7. Chapter 6. New Devices

   Morihiro Kuga, Masahiro Iida, Hideharu Amano

   Abstract

   This chapter introduces new devices named “SLMLET” based on a shell-rolled chip for Multi-access Edge Computing (MEC). The Shell–Role architecture has a CPU, memory, and general I/O in the Shell section, and a standard interface between the Shell section and the Role section. The Role section can accommodate a variety of applications by including user-defined purpose-specific circuits. The SLMLET has an area-efficient embedded FPGA (eFPGA) in the Role section, making it user-programmable. The eFPGA uses an original logic block architecture named Scalable Logic Cell (SLM), which can be implemented with a small number of configuration memories and a small area.

   Firstly, we introduce the concept of the SLMLET architecture and the SLM-based eFPGA-IP architecture.

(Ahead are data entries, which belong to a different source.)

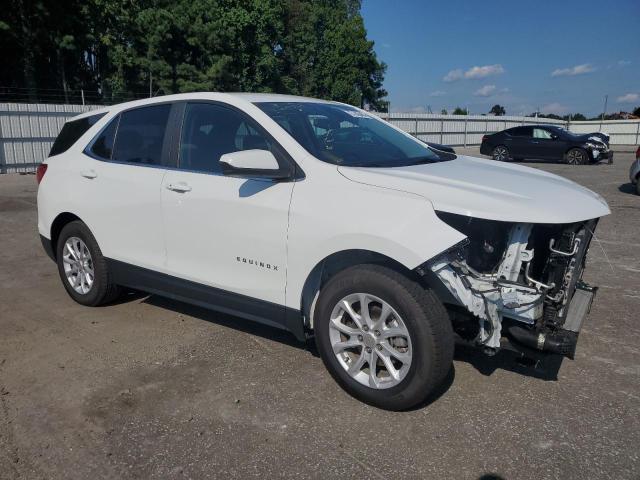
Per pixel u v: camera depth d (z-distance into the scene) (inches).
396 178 124.6
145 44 1395.2
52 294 204.8
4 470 103.9
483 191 121.3
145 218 162.1
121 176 168.6
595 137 815.1
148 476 102.6
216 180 146.3
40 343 160.2
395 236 113.5
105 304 191.0
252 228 137.0
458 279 113.3
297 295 132.2
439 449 110.4
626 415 123.2
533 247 119.1
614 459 107.3
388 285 116.6
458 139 1379.2
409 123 1256.2
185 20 1328.7
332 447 111.1
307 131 143.9
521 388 135.0
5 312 185.6
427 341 114.0
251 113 145.3
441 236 110.7
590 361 150.3
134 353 153.7
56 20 1304.1
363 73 2140.7
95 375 140.9
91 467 105.0
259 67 1638.8
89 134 186.5
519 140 846.5
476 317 121.8
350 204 122.3
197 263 152.1
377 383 123.0
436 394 131.8
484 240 121.2
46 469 104.4
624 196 456.1
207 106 156.0
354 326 127.8
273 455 108.7
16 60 1346.0
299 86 2068.2
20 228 325.4
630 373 143.5
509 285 115.7
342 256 129.0
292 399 129.3
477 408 125.6
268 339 163.0
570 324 124.1
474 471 103.8
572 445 111.8
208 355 152.4
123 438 114.1
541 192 125.6
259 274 138.7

Then, we report on three types of prototype chips that were designed and developed in our project.

   • The first prototype was a test chip for the eFPGA-IP based on the SLM architecture, named eFPGA-IP (TEG1), explained in detail. We describe its architecture, and the issues obtained from the consideration of the evaluation results are summarized.
   • Based on the issues, eFPGA-IP (TEG2) was designed, and the second prototype was implemented as the first SLMLET-1 chip embedding eFPGA-IP (TEG2). We summarize its architecture design and discuss the issues and solutions obtained from the consideration of the evaluation results of SLMLET-1.
   • Moreover, the third prototype was implemented as the second SLMLET-2 chip embedding eFPGA-IP (TEG3). We summarize its architecture design based on the solutions from the consideration of the evaluation results of SLMLET-2.